(Data to use)
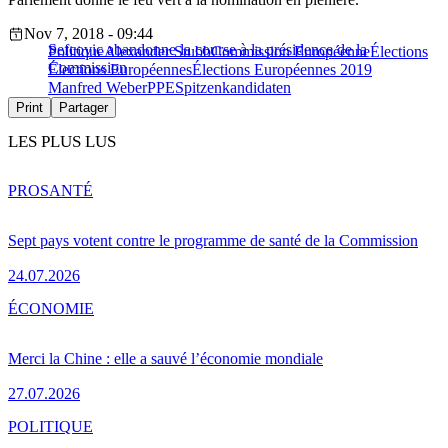
Nov 7, 2018 - 09:44
Sefcovic abandonne la course à la présidence de la
Politique
Alexander Stubb
Commission Européenne
Élections
Commission
Élections Européennes
Élections Européennes 2019
Manfred Weber
PPE
Spitzenkandidaten
Print
Partager
LES PLUS LUS
PRO
SANTÉ
Sept pays votent contre le programme de santé de la Commission
24.07.2026
ÉCONOMIE
Merci la Chine : elle a sauvé l’économie mondiale
27.07.2026
POLITIQUE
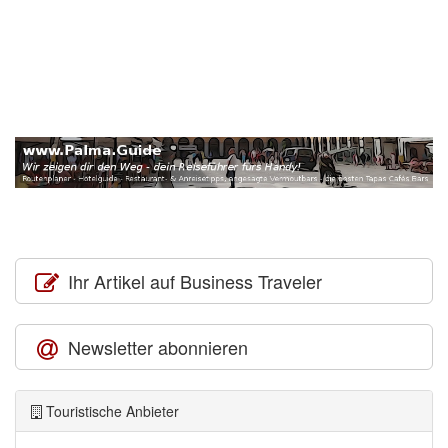
Ihr Artikel auf Business Traveler
Newsletter abonnieren
Touristische Anbieter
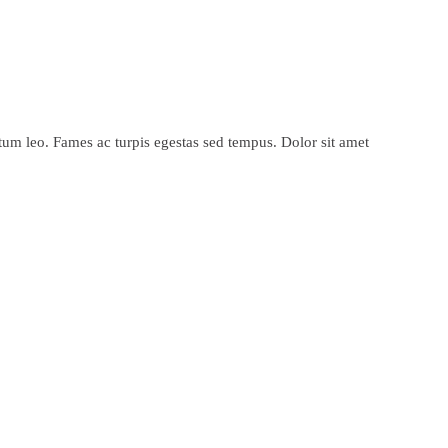
ntum leo. Fames ac turpis egestas sed tempus. Dolor sit amet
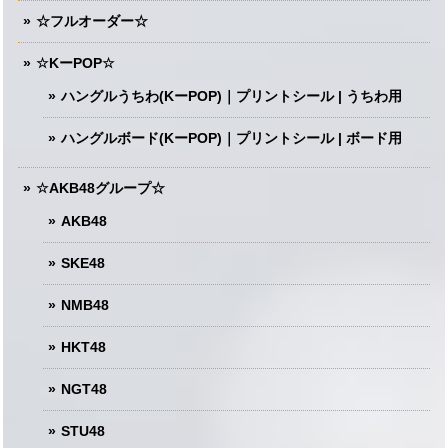
☆フルオーダー☆
☆KーPOP☆
ハングルうちわ(KーPOP)｜プリントシール | うちわ用
ハングルボード(KーPOP)｜プリントシール | ボード用
☆AKB48グループ☆
AKB48
SKE48
NMB48
HKT48
NGT48
STU48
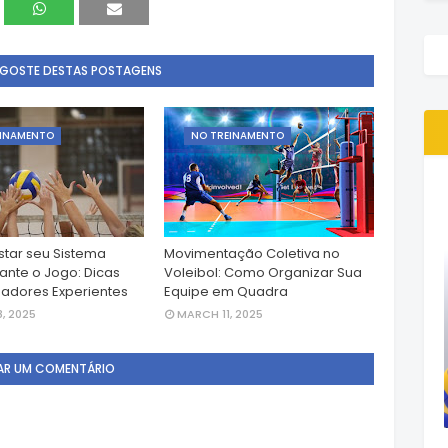
 GOSTE DESTAS POSTAGENS
EINAMENTO
NO TREINAMENTO
tar seu Sistema
Movimentação Coletiva no
rante o Jogo: Dicas
Voleibol: Como Organizar Sua
nadores Experientes
Equipe em Quadra
, 2025
MARCH 11, 2025
AR UM COMENTÁRIO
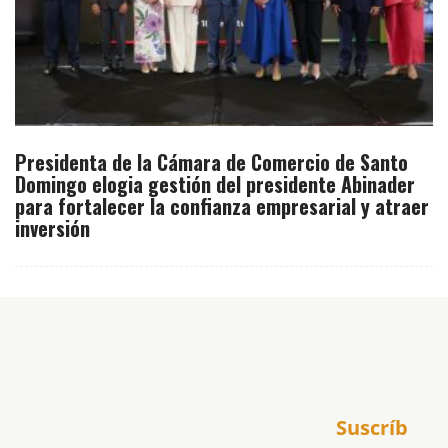
Presidenta de la Cámara de Comercio de Santo
Domingo elogia gestión del presidente Abinader
para fortalecer la confianza empresarial y atraer
inversión
Inicio
Suscríb
América
USA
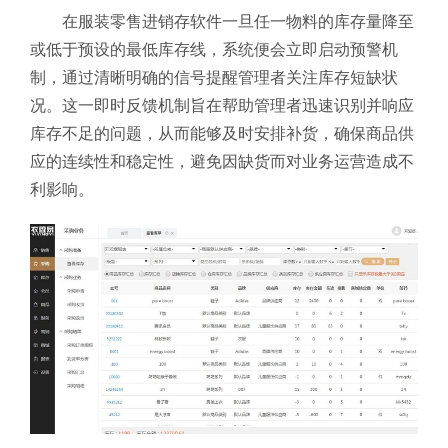
在服装零售进销存软件一旦任一物料的库存量降至
或低于预设的最低库存线，系统便会立即启动预警机
制，通过清晰明确的信号提醒管理者关注库存短缺状
况。这一即时反馈机制旨在帮助管理者迅速识别并响应
库存不足的问题，从而能够及时安排补货，确保商品供
应的连续性和稳定性，避免因缺货而对业务运营造成不
利影响。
(End Data to use)
Return the text read from every one of the records above, line for line and unaltered, omitting the picture markers.

- _Reply_:
Nov 7, 2018 - 09:44
Sefcovic abandonne la course à la présidence de la
Politique
Alexander Stubb
Commission Européenne
Élections
Commission
Élections Européennes
Élections Européennes 2019
Manfred Weber
PPE
Spitzenkandidaten
Print
Partager
LES PLUS LUS
PRO
SANTÉ
Sept pays votent contre le programme de santé de la Commission
24.07.2026
ÉCONOMIE
Merci la Chine : elle a sauvé l’économie mondiale
27.07.2026
POLITIQUE
Ihr Artikel auf Business Traveler
Newsletter abonnieren
Touristische Anbieter
ntum leo. Fames ac turpis egestas sed tempus. Dolor sit amet
☆フルオーダー☆
☆KーPOP☆
ハングルうちわ(KーPOP)｜プリントシール | うちわ用
ハングルボード(KーPOP)｜プリントシール | ボード用
☆AKB48グループ☆
AKB48
SKE48
NMB48
HKT48
NGT48
STU48
 GOSTE DESTAS POSTAGENS
EINAMENTO
NO TREINAMENTO
tar seu Sistema
Movimentação Coletiva no
rante o Jogo: Dicas
Voleibol: Como Organizar Sua
nadores Experientes
Equipe em Quadra
, 2025
MARCH 11, 2025
AR UM COMENTÁRIO
Presidenta de la Cámara de Comercio de Santo
Domingo elogia gestión del presidente Abinader
para fortalecer la confianza empresarial y atraer
inversión
Inicio
Suscríb
América
USA
在服装零售进销存软件一旦任一物料的库存量降至
或低于预设的最低库存线，系统便会立即启动预警机
制，通过清晰明确的信号提醒管理者关注库存短缺状
况。这一即时反馈机制旨在帮助管理者迅速识别并响应
库存不足的问题，从而能够及时安排补货，确保商品供
应的连续性和稳定性，避免因缺货而对业务运营造成不
利影响。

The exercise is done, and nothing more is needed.